**** Data section

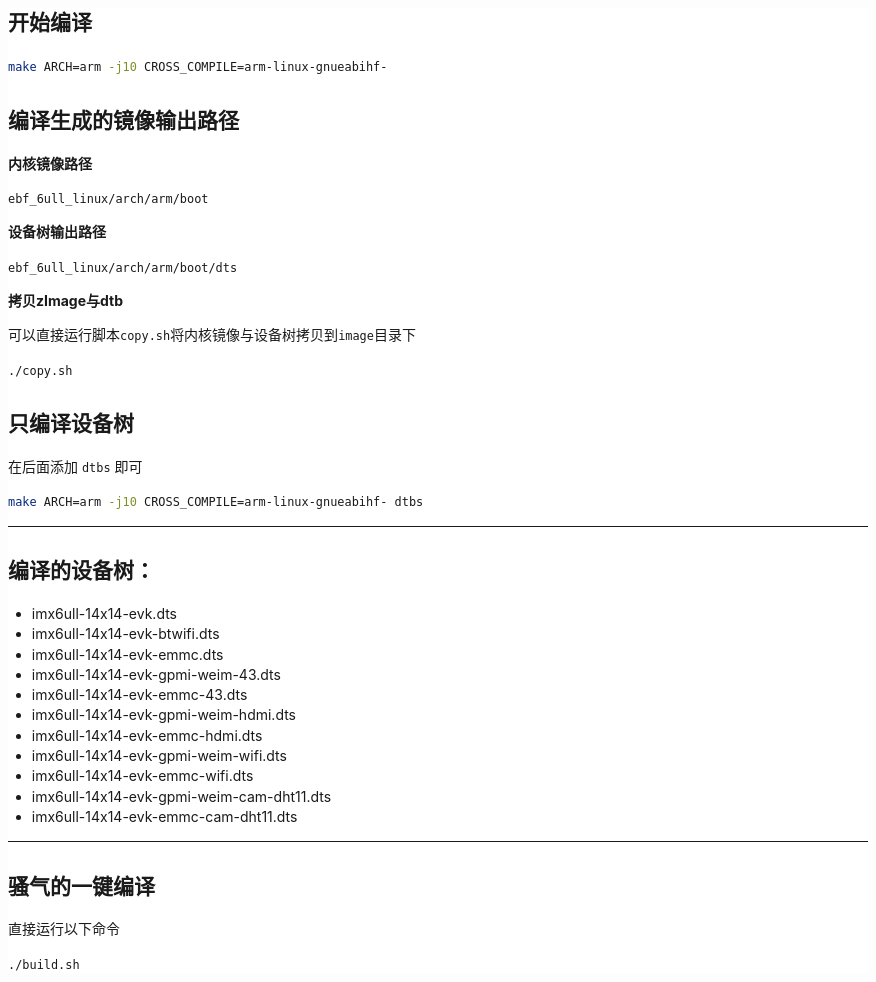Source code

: ## 开始编译
```bash
make ARCH=arm -j10 CROSS_COMPILE=arm-linux-gnueabihf- 
```

## 编译生成的镜像输出路径

**内核镜像路径**

```bash
ebf_6ull_linux/arch/arm/boot
```

**设备树输出路径**

```bash
ebf_6ull_linux/arch/arm/boot/dts
```

**拷贝zImage与dtb**

可以直接运行脚本`copy.sh`将内核镜像与设备树拷贝到`image`目录下

```bash
./copy.sh
```

## 只编译设备树
在后面添加 `dtbs` 即可
```bash
make ARCH=arm -j10 CROSS_COMPILE=arm-linux-gnueabihf- dtbs
```

---

## 编译的设备树：

- imx6ull-14x14-evk.dts 
- imx6ull-14x14-evk-btwifi.dts 
- imx6ull-14x14-evk-emmc.dts 
- imx6ull-14x14-evk-gpmi-weim-43.dts 
- imx6ull-14x14-evk-emmc-43.dts 
- imx6ull-14x14-evk-gpmi-weim-hdmi.dts 
- imx6ull-14x14-evk-emmc-hdmi.dts 
- imx6ull-14x14-evk-gpmi-weim-wifi.dts 
- imx6ull-14x14-evk-emmc-wifi.dts 
- imx6ull-14x14-evk-gpmi-weim-cam-dht11.dts 
- imx6ull-14x14-evk-emmc-cam-dht11.dts

---
## 骚气的一键编译
直接运行以下命令
```
./build.sh
```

********

### How to complete this task:
Show a copy of each line from the data that includes the word "weim".

### Written answer:
- imx6ull-14x14-evk-gpmi-weim-43.dts 
- imx6ull-14x14-evk-gpmi-weim-hdmi.dts 
- imx6ull-14x14-evk-gpmi-weim-wifi.dts 
- imx6ull-14x14-evk-gpmi-weim-cam-dht11.dts 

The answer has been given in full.